Если женский язык не выучить, то понять ее невозможно. Так уж устроился мир, и ничего с этим не сделать. Если он – мужской, то и коммуникация, и оценка ума, интеллекта, мудрости происходит с позиции мужского языка, то есть способности четкого, системного, структурированного, последовательного изложения. К счастью, даже мужчины в своем шовинизме, расслабленные тем, что они в своем праве и в своем мире, уже признают, что линейной логики очень часто не хватает. Нужны миру более сложные способы думания. И для изучения этих новых интеллектуальных инструментов совершенно все равно, мужчина ты или женщина. Сложность в другом – в адекватном переводе.
Рассказ женщины о чем-то для нее порой жизненно важном воспринимается мужчиной как поэтическая преамбула к тому моменту, когда она наконец-то скажет, чего хочет. А женщина уже сказала и не один раз повторила, потому что видит, что ее не понимают, и старается объяснить еще раз иначе. Но она говорит на своем языке.
Оттого что мы все живем в одном социуме, мы все люди одного народа и у нас один общий язык, нам кажется, что мы и говорим на этом общем одном языке. Возникает устойчивая иллюзия, что мы просто не можем не понимать друг друга. Профессиональные переводчики очень хорошо знают проблему, когда схожесть звучания – враг перевода. У каждой природы свой язык: у биологической – свой, у социальной – свой. Опускаясь до обобщений, можно говорить о мужском и женском языке в рамках языка русского, например.
Так под давлением внешней управляющей системы, которая озабочена максимальной пользой того или иного члена человеческого сообщества для себя, с женским языком происходит тот же процесс, что происходит с языками малых народов, – его за ненадобностью постепенно забывают, вытесняют на этнографические окраины.
В своих многочисленных путешествиях по уже не существующей стране, которая, казалось бы, гордилась своим многоязычием, я часто сталкивалась с тем, что люди не знали своего родного языка. Более того не видели смысла его знать, потому что общение на нем очень часто было признаком отсталости и необразованности. «А вы почему на родном языке не говорите?» – «Мы что, деревенские?» А ведь потеря языка – это потеря возможности общения с частью мира, это сужение культурного фона. Потом страна изменилась, и потери стали очевидными.
Процесс, который происходит с женщинами, так и не освоившими в полноте язык своей природы, или согласившимися на отказ от него в сделке с социальной реальностью, абсолютно схож с трагедией народов, утративших свой язык, а с ним свою культуру и самоидентификацию.

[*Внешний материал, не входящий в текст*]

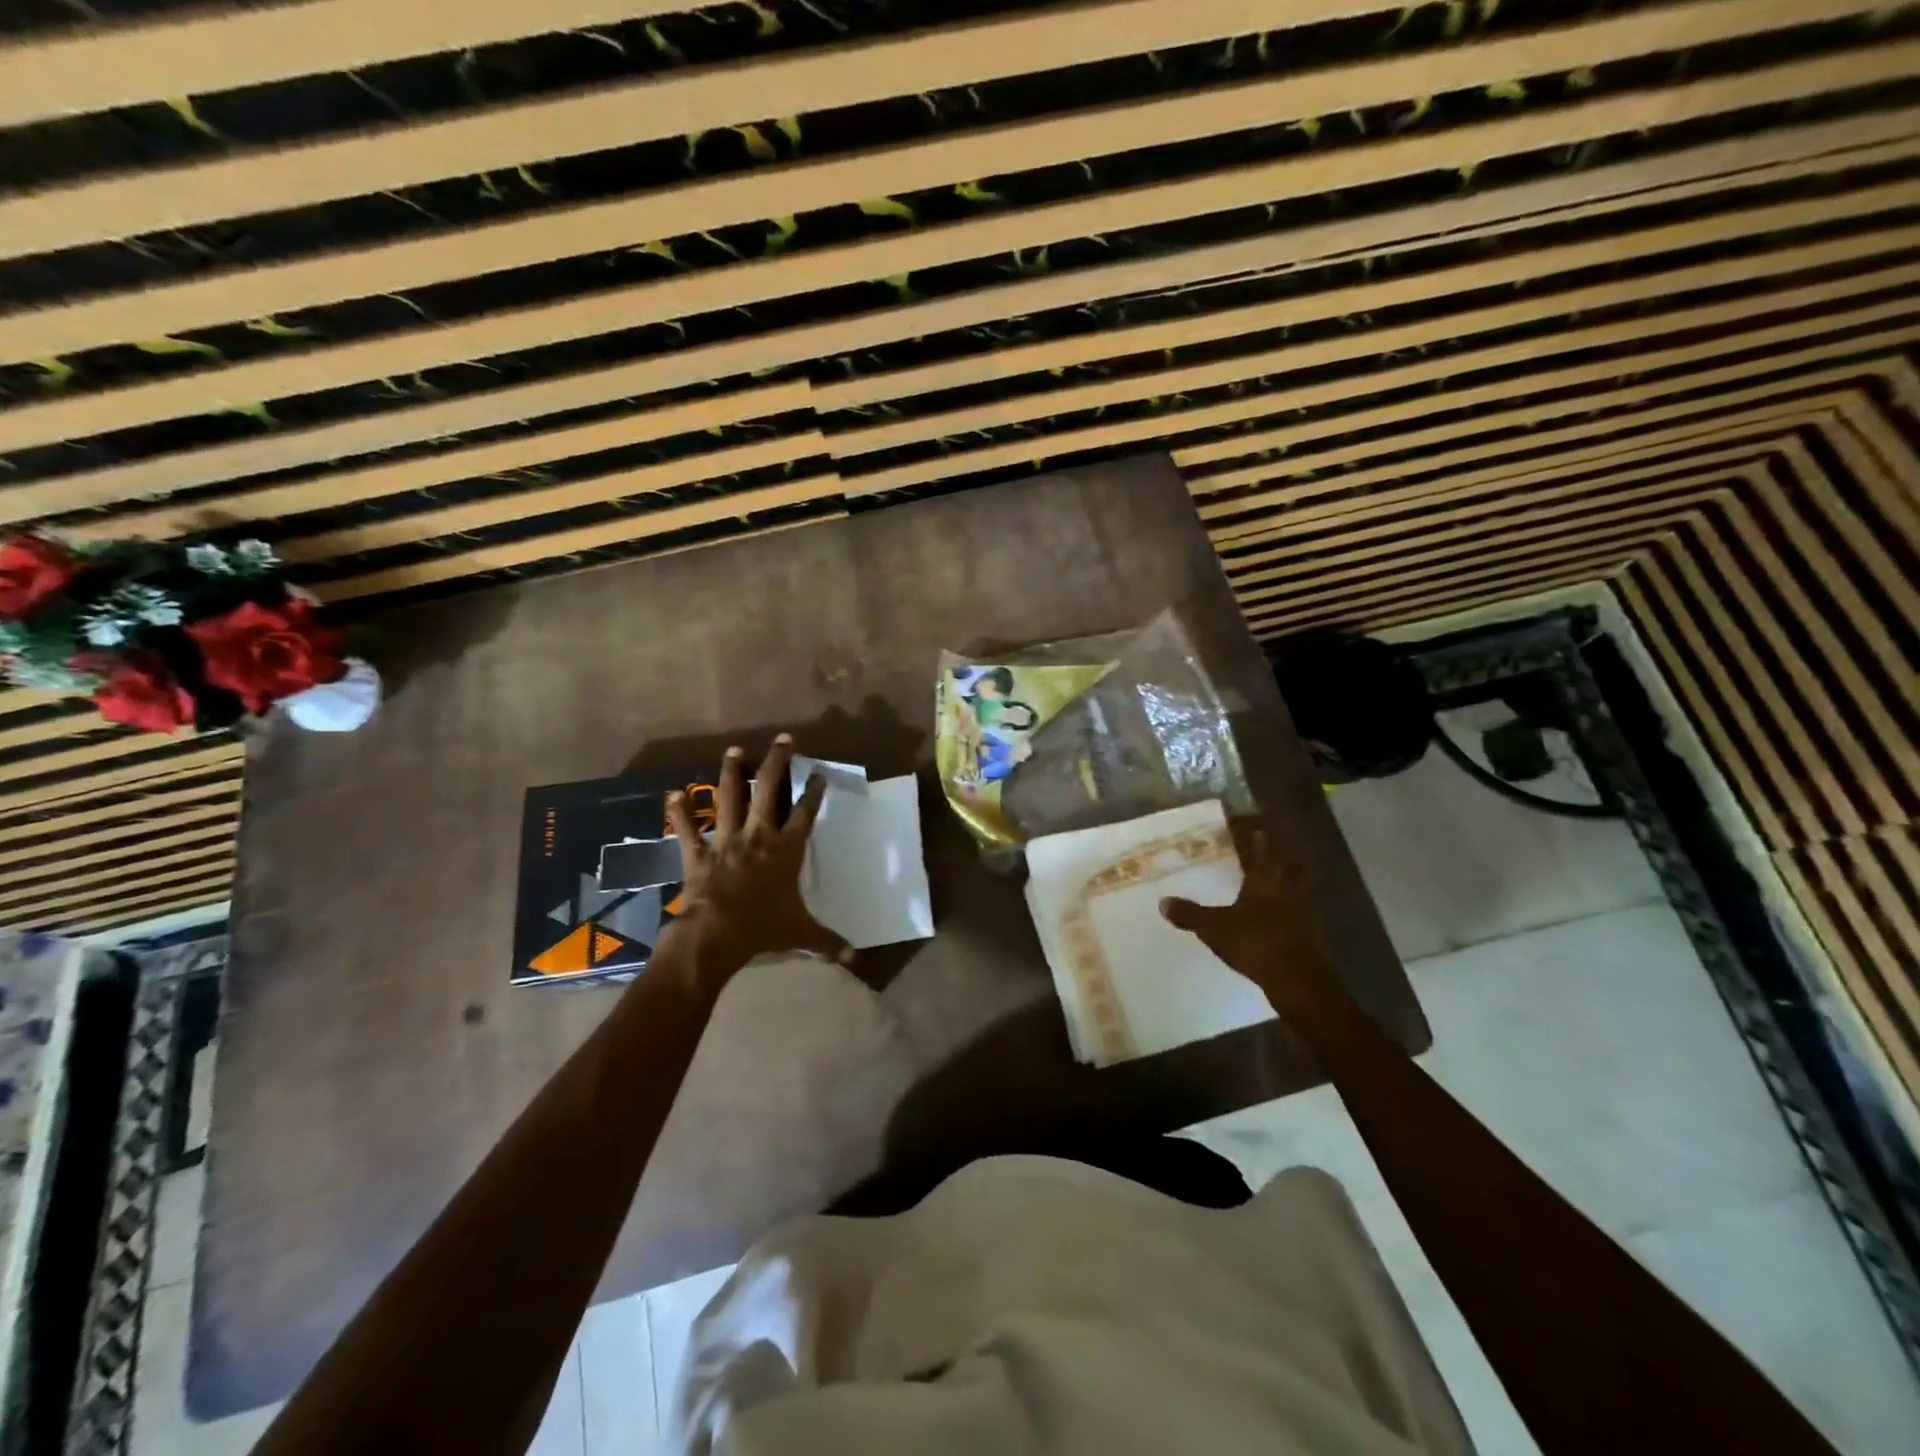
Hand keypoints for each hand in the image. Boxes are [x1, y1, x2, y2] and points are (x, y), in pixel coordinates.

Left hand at [665, 734, 850, 977]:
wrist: (715, 935)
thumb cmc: (763, 928)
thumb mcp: (802, 935)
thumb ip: (828, 942)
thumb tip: (856, 959)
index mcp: (786, 850)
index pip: (804, 813)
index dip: (813, 791)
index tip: (819, 772)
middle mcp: (758, 836)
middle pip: (769, 790)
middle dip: (777, 762)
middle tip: (782, 739)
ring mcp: (725, 840)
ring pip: (729, 798)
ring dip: (731, 772)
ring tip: (734, 749)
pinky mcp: (698, 853)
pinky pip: (687, 829)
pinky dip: (679, 812)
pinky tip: (673, 793)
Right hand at [1159, 832, 1332, 1009]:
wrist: (1297, 980)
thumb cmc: (1255, 941)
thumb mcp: (1213, 927)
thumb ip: (1190, 914)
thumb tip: (1163, 902)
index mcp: (1266, 878)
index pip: (1262, 847)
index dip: (1256, 836)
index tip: (1253, 826)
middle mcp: (1288, 888)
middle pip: (1289, 865)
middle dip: (1280, 859)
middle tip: (1268, 855)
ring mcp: (1304, 912)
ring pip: (1299, 888)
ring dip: (1289, 884)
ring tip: (1273, 886)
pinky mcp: (1311, 935)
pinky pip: (1300, 914)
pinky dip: (1291, 912)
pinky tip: (1278, 919)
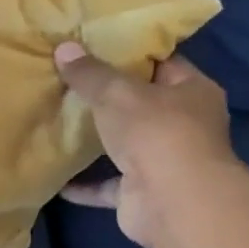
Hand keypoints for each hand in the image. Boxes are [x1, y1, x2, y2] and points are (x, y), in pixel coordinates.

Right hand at [54, 42, 241, 247]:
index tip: (94, 46)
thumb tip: (64, 47)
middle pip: (142, 104)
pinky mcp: (142, 193)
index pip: (162, 63)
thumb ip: (89, 73)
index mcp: (192, 92)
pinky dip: (84, 184)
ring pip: (125, 144)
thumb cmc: (156, 132)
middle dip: (109, 97)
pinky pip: (107, 185)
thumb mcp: (116, 92)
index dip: (130, 53)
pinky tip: (56, 177)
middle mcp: (184, 125)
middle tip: (68, 79)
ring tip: (59, 122)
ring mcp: (164, 161)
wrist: (172, 201)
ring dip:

Понимать для себя, выражать для других
Девочку, женщину, не поддерживают в ее попытках выражения себя, своего понимания, видения и восприятия мира. Она не получает подтверждения своих интуитивных ощущений: справедливого – несправедливого, живого – мертвого, настоящего – ненастоящего. Ее не учат понимать и выражать себя, так чтобы между ее внутренним миром и миром внешним образовалась связь. А эта связь необходима для жизни, для жизни женщины внутри существа женского пола. Она обеспечивает тот самый энергоинформационный обмен, который мы отдали на откуп «ведьмам», открывает все новые и новые смыслы, конкретные смыслы конкретной жизни. Если этой связи нет, жизнь консервируется. И женщина действительно становится «половинкой», которая способна общаться с миром только через проводника – мужчину. Либо подтверждает реплику: «что с нее взять, она же – женщина» – кроме скандала, салата и шляпки больше нечего.